In your case yes, in other cases no. It is clear you think it is worth spending a lot of money going over to a condensing boiler irrespective. Er, er, no. All cases are different. If you read and understood what is written you would have grasped that.

 

[JohnD]

ODFOD

you haven't even read my posts.

 

[JohnD]

Hooray!

 

[hard-work]

We await the result.

 

[ericmark]

The Myson fan assisted radiator control knob is broken, to adjust speed I have to switch off and remove cover and manually move the rheostat wiper, so my idea had been to fit a second thermostat below the Myson so full speed if under set temperature and ¼ speed if above, copying the idea of the new iVector having in may case three speeds off, ¼ and full, easy enough, but with a condensation boiler as the fan switches down or off, water flow remains unchanged. This would mean as the house warms up return water would get suddenly hot, so messing up any control using return water and making it unlikely return water would be cool enough.

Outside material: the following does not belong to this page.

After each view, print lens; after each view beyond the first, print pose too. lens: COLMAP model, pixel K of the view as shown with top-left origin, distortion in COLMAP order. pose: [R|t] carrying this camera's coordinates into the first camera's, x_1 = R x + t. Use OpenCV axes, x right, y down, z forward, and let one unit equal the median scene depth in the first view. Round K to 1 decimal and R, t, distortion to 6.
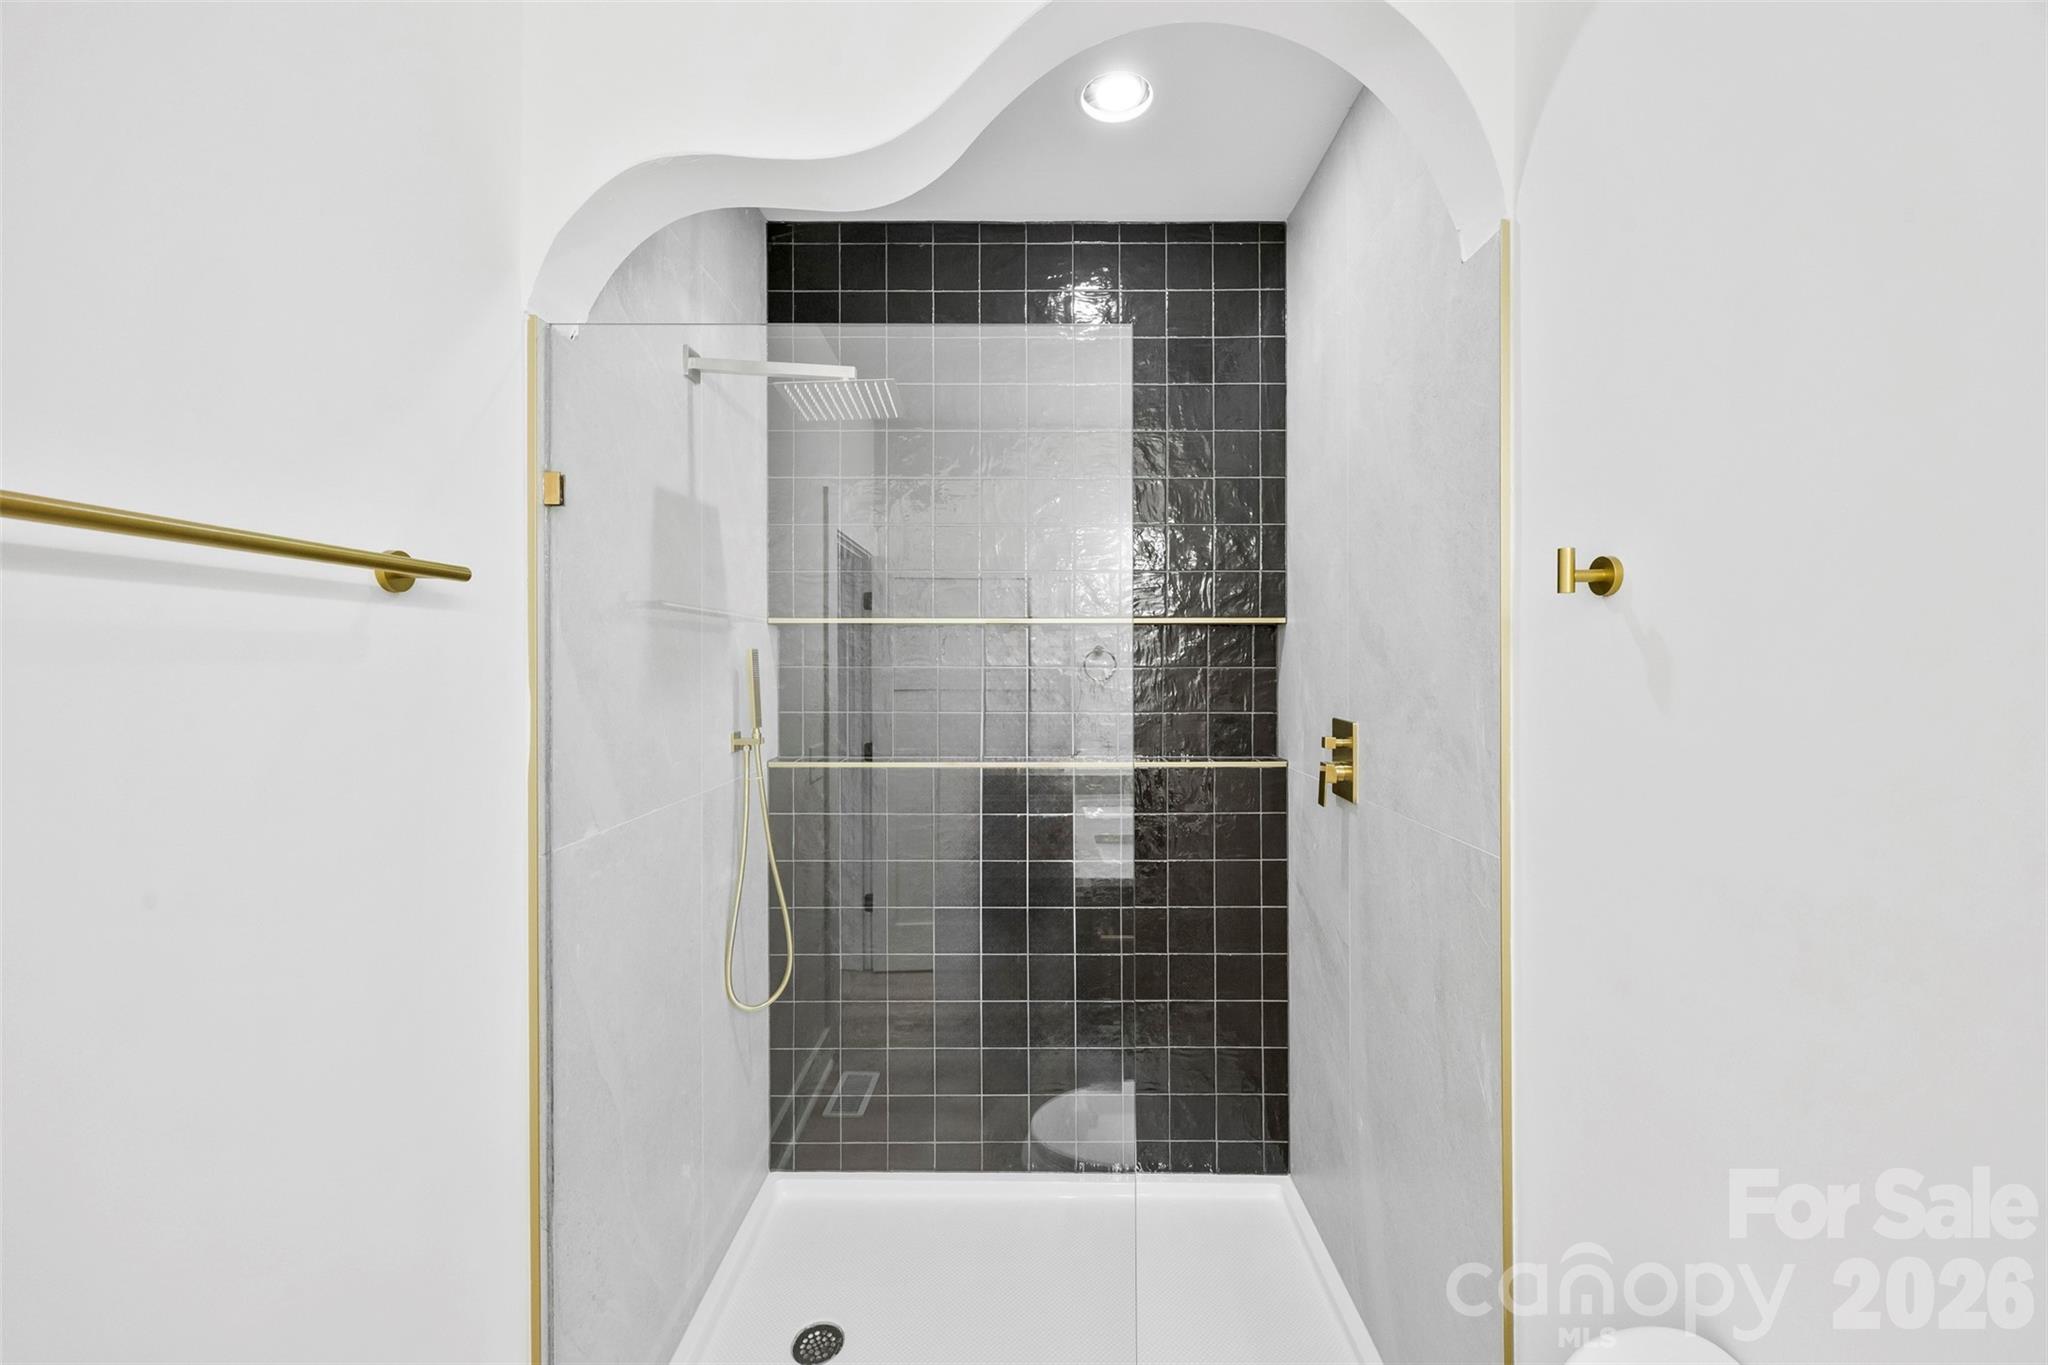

I had thought about a an activator like used on under floor heating to turn off flow when fan stops, but even they look ugly. And I was considering was it worth all the effort to try to use a 1979 Myson fan assisted radiator with a modern boiler, point is 1979 or not the output would need a huge radiator if not fan assisted.

 

[Hairymelon]

The phrase “get a life “ springs to mind

 

[dilalio]

Meanwhile, back in the real world... We have a doomsday virus to worry about!